Data from MetaEra highlights that the current decline ranks as the most substantial three-day drop in Bitcoin’s price since November 2022. This metric has drawn attention from market participants who compare current conditions to previous market cycles.
Bitcoin Registers Biggest 3-Day Price Slide Since FTX Debacle. What Next?
Bitcoin’s prolonged range play above $90K has concluded bearishly this week, and how?
The 12.6% drop observed in the first three days of the week (per UTC hours) marks the largest decline since the FTX… pic.twitter.com/SENUfy8S2V
— MetaEra (@MetaEraHK) February 27, 2025
Short-term price action shows consolidation around the $86,000 level, with technical indicators suggesting oversold conditions on lower timeframes. Trading volume has remained elevated throughout the price decline.
On-chain metrics indicate that long-term holders have largely maintained their positions during this downturn.
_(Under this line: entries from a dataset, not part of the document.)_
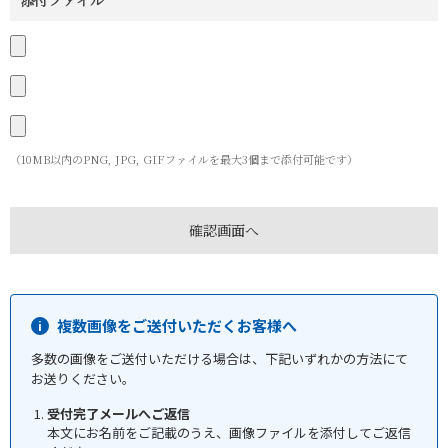
添付ファイル
（10MB以内のPNG, JPG, GIFファイルを最大3個まで添付可能です）
複数画像をご送付いただくお客様へ
多数の画像をご送付いただける場合は、下記いずれかの方法にて
お送りください。
受付完了メールへご返信
本文にお名前をご記載のうえ、画像ファイルを添付してご返信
Wallet analysis shows minimal movement from addresses that have held Bitcoin for more than one year.
Exchange flow data reveals increased inflows during the initial stages of the price decline, suggesting some traders moved to secure profits. However, outflow numbers have begun to stabilize, indicating potential accumulation at current levels.
Derivatives markets have shown increased activity, with options open interest reaching new highs for the year. Put/call ratios suggest traders are hedging positions while maintaining overall bullish sentiment for longer timeframes.
Market structure analysis indicates that despite the recent decline, Bitcoin maintains its position above key moving averages on higher timeframes. Technical support levels have formed around previous resistance zones.
The most recent trading data shows Bitcoin holding at $86,227, with 24-hour trading volume exceeding $45 billion across major exchanges. Market depth metrics indicate strong bid support at current levels.